IF subclasses can weaken demands, to keep syntax simple, maybe not provide a mechanism to do this explicitly, but a promise by the subclass can weaken the demand?

hmm i think that perhaps my modified Liskov above is bad. Perhaps subclasses should only be able to increase promises, AND only to increase demands. E.g. if the Person superclass demands a Doctor, you can't make a person who will see a Chiropractor. And if the Person subclass promises to see a Doctor, you cant make a Person subclass who insists on a Pediatrician.

note that if you promise something on the input, you promise to accept any subclass of that, and if you promise it on your output, you promise to emit only subclasses of that

so it's clear what to do with demands and promises and function composition and how they relate to each other and success and failure, and it's clear that promises made by a superclass must bind a subclass. What's still unclear is if or how demands made by a superclass affect a subclass.
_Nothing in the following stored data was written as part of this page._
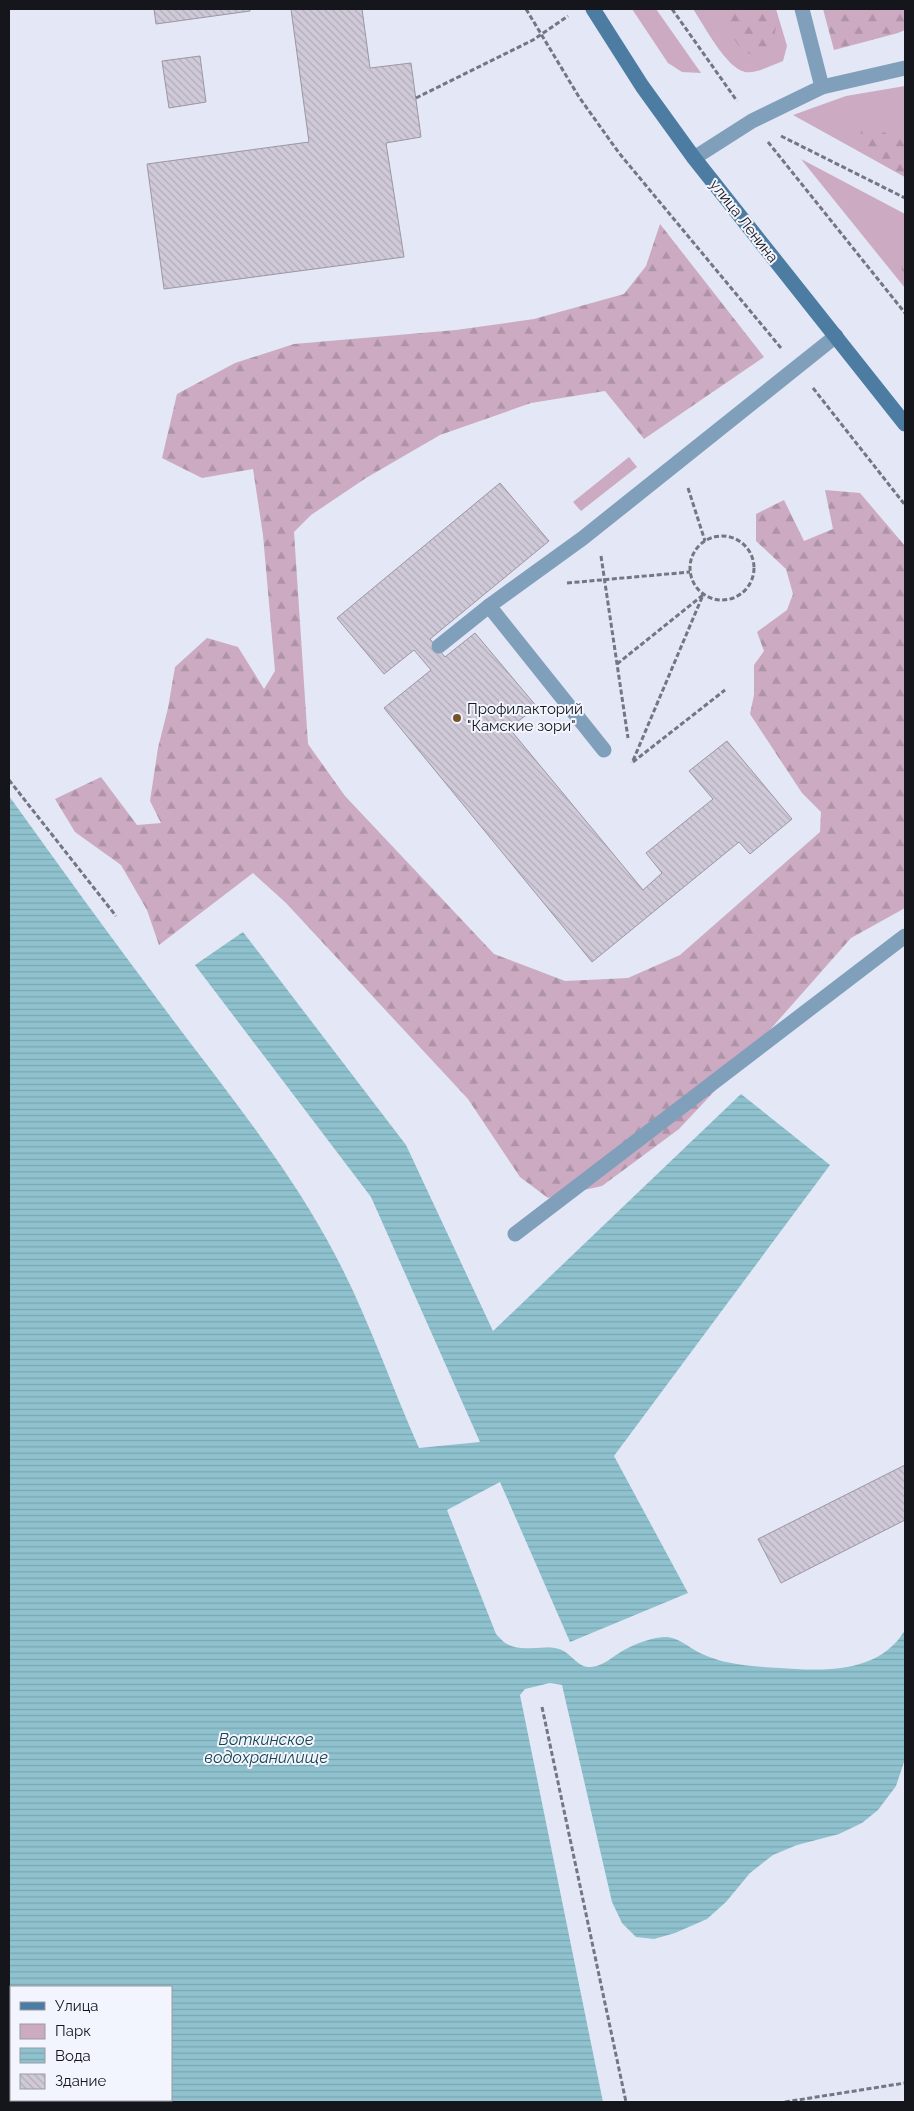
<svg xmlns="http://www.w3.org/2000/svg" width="914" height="2111" viewBox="0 0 914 2111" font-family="Raleway,sans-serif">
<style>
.green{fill:#ccaac1}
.forest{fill:url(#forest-firs)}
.water{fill:url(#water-rules);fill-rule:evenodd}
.building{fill:url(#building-back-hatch);stroke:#9d96a4}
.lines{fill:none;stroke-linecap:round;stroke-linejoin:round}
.path{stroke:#747680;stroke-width:3;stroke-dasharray:5 2.5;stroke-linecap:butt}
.lane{stroke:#809fba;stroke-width:15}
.secondary{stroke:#4d7ca2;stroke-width:15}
.poi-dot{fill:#76542b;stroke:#f2f4fe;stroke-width:2}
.labels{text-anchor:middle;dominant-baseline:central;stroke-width:4;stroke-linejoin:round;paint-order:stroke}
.street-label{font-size:15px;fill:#15161b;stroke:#f2f4fe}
.poi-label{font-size:15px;fill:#15161b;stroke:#f2f4fe;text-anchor:start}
.water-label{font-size:16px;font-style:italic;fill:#16444d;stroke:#f2f4fe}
</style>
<defs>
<pattern id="forest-firs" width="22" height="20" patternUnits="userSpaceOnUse" patternTransform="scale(1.25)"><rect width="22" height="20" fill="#ccaac1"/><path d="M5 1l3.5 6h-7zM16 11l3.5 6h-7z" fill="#ae92a5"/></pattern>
<pattern id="water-rules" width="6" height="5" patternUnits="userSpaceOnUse" patternTransform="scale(1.25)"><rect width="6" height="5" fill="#8fc2ce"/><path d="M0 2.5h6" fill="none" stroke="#7aa6b0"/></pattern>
<pattern id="building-back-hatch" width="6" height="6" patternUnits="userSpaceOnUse" patternTransform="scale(1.25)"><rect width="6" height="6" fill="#d0c9d8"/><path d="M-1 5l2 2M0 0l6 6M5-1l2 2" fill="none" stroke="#b2acb9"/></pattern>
</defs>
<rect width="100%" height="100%" fill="#e3e7f6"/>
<!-- green -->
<g class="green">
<polygon points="632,9 656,9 701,73 682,72 668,63"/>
<path d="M693,9H776L787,46L783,61C772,65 756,74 745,72C726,68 704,25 693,9Z"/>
<polygon points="905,86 905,177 793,115 846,96"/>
<polygon points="801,159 905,214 905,288"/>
<polygon points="629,457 637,467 581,511 573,502"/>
</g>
<!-- forest -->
<g class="forest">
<polygon points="714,9 769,9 776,27 771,49 758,59 740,48"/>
<polygon points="823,9 905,9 905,30 898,33 834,50"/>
<polygon points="863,123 901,140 905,138 905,177 857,150"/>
<polygon points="660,224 764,357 644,439 605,391 531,403 440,435 366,478 311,515 294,532 308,744 345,796 494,954 565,981 628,978 680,955 820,832 821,812 802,793 750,714 754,695 754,665 764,651 757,632 787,610 793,594 786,569 756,541 756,514 784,500 804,541 833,529 825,490 860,493 905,546 905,908 851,938 738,1066 679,1129 602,1186 548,1198 520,1177 468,1099 286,903 253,873 159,945 147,910 121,865 75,832 55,799 101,777 137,825 161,823 150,801 158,748 168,708 175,667 207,638 238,647 264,689 275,671 263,535 253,469 202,478 162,458 177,394 235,363 294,344 456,330 534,319 624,294 646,266"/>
<path d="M905,243V278C899,267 901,255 905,243Z"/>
</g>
<!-- water -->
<path class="water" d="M9,796C62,870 115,943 170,1016C224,1088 282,1159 326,1238C364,1305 388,1378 419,1448L480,1442L371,1197L195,965L243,932L406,1145L493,1331L741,1094L830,1165L614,1456L688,1593L570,1642L500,1482L447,1510L496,1634C500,1638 503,1642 507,1644C522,1653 543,1644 559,1649C572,1653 577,1668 591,1667C604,1666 613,1656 624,1650C637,1643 653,1637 667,1637C678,1638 689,1647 698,1652C706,1656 717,1660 726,1662C743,1666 762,1667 779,1668C824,1671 879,1674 905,1630V1759L896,1786L878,1810L862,1823L839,1834L797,1845L773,1855L750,1873L726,1902L707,1919L675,1933L654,1939L636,1937L622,1923L612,1902L562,1685L550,1683L525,1689L520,1695L603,2102H9ZM11,1987H171V2100H11Z"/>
<!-- building -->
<g class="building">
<polygon points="154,9 250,9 250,11 156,24"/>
<polygon points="291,9 362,9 370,68 411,63 421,137 386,143 404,257 164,289 147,164 309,142"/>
<polygon points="200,56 206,102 169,108 162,61"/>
<polygon points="500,483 549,541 430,639 445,657 475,633 537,707 509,728 643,890 662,873 646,853 713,799 689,771 727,741 792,819 750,854 739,842 592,962 384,708 431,670 414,650 384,674 337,618"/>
<polygon points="905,1465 905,1520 781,1583 758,1539"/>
</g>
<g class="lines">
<!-- path -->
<g class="path">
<polyline points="526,9 579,97 619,153 781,348"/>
<polyline points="672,9 737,101"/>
<polyline points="416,98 533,40 568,16"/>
<polyline points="781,136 905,198"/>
<polyline points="768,142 905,313"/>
<polyline points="813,388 905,505"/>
<polyline points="688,488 705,541"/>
<circle cx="722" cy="568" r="32"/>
<polyline points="601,556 628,738"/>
<polyline points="567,583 690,572"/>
<polyline points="617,664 703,595 632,763"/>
<polyline points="633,762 725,690"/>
<polyline points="9,780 116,916"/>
<polyline points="542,1707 626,2102"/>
<polyline points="785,2102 905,2083"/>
</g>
<!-- lane -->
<g class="lane">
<polyline points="822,87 905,68"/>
<polyline points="694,158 752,121 822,87 802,9"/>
<polyline points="439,646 489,606"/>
<polyline points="604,750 489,606 583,538 836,336"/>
<polyline points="515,1234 905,936"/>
</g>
<!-- secondary -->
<polyline class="secondary" points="593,9 642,86 694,158 905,424"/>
</g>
<!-- markers -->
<circle class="poi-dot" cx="457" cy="718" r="5"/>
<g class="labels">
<!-- street labels -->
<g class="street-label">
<text transform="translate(744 221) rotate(52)">улица Ленина</text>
</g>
<!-- poi labels -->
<g class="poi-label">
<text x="467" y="709">Профилакторий<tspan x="467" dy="17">"Камские зори"</tspan></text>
</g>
<!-- water labels -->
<g class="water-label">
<text x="266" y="1739">Воткинское<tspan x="266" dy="18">водохранилище</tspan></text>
</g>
</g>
<!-- border -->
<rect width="914" height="2111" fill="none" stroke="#15161b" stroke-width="20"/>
<!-- legend -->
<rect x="10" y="1986" width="162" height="115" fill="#f2f4fe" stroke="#9a9ba3"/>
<rect x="20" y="2002" width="25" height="8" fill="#4d7ca2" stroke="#9a9ba3"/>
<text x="55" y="2011" font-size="15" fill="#15161b">Улица</text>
<rect x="20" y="2024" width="25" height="15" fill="#ccaac1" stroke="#9a9ba3"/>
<text x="55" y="2036" font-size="15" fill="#15161b">Парк</text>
<rect x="20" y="2048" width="25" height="15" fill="url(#water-rules)" stroke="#9a9ba3"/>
<text x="55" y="2061" font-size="15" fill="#15161b">Вода</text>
<rect x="20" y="2074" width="25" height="15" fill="url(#building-back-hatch)" stroke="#9a9ba3"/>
<text x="55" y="2086" font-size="15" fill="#15161b">Здание</text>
</svg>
a little later: ok, i think the right way is for subclasses to be bound by the demands of the parent class. So both promises and demands are additive. The reason is that, just as you should only make a promise if you are sure that the value won't cause an error if that promise is fulfilled, you should not make a demand, it's dual, unless you are sure that the value WILL cause an error if the demand is NOT fulfilled. So if you find yourself wanting to remove demands in subclasses, then the original superclass demands must be in error. For example, if a Person demands to .see() only Doctors, and you have an AlternativeMedicineBeliever? who can .see() a Chiropractor, and Chiropractor is not a Doctor, then you should have made Person demand to see ThingsThatActLikeDoctors?